[Page text]
▬▬▬▬▬▬▬▬▬▬
With plans to drop their debut album next year, we spoke with guitarist Callum about what it means to be a West Lothian band, their experience of playing local charity virtual-gig Sam’s Night, how it feels to be featured on the FIFA soundtrack, the government’s failure to support the music industry and what’s next for The Snuts – despite the hellscape of 2020.
The Glasgow Guardian: Coming from West Lothian, you were sort of stationed between the two main Scottish cities that bands tend to flock to. Did this help or hinder your progress? Was it a conscious decision not to label yourself as a Glasgow or Edinburgh band?
Callum Wilson: There’s always been a hotbed of music coming out of Scotland, and there’s a tonne of new talent emerging from both cities. For us, it was nice to sit outside the scenes in either city and always just kinda do our own thing. We wanted to be known for ourselves - rather than being propped up by whatever was cool at the time. If I’m honest it helped us cut our teeth and develop our own style musically.
GG: You’ve spoken about spanning different genres, with a Rolling Stones-meets-Fatboy Slim homage on eponymous track Fatboy Slim, the bluesy/summer fusion of That’s All It Is and channelling indie, rock and songwriter influences on your latest track Always. What sparked the need to expand beyond the indie formula?
▬▬▬▬▬▬▬▬▬▬
[Work request]
Continue the interview with The Snuts from the point where the excerpt stops.

Collected data
▬▬▬▬▬▬▬▬▬▬
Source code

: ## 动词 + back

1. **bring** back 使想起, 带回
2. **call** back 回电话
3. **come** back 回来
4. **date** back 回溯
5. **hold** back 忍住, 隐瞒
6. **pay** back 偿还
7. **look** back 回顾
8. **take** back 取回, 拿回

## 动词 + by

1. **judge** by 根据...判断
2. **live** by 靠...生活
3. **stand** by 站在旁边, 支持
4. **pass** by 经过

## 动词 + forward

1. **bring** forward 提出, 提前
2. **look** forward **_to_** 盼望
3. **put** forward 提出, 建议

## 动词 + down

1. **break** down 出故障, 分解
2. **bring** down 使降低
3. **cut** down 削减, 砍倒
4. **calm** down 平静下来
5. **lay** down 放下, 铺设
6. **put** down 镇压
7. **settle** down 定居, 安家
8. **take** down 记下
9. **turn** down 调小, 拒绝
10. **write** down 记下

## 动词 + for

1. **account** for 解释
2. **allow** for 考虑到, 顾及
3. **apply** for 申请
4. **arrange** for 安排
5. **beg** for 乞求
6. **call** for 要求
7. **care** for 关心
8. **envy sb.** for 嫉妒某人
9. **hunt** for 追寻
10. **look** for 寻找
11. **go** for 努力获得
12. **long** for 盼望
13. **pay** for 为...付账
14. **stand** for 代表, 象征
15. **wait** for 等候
▬▬▬▬▬▬▬▬▬▬
[Answer section]
CW: It's really easy to stagnate on one idea or style and bands more often than not get known for one genre. We have always written in a different way and we’ve never found it hard to bounce between genres as we all draw influence from different styles of music. Times are changing and music is adapting. It’s important to stay true to the music that we hear in our heads – rather than what people expect from us. When people like a band’s music, they can get quite precious about it and it ultimately puts a lot of pressure onto guitar bands and pigeonholes them – we thought the best way to combat this is to never write to a formula.
GG: The Snuts have also been an active voice in part of the #LetTheMusicPlay campaign and called for increased support of the music industry in these struggling times. What do you wish for the music industry in the UK at the moment?
CW: We’re not expecting people to dive around down the front in sweatbox venues just yet. We just want the sector recognised for what it is: a hard working, talented sector of skilled individuals who can’t just put down tools and “retrain.” The live music industry in the UK brings in billions of pounds in taxable income each year, and all we ask is some support during this testing time. Be it viable funding or a conversation on how to proceed safely.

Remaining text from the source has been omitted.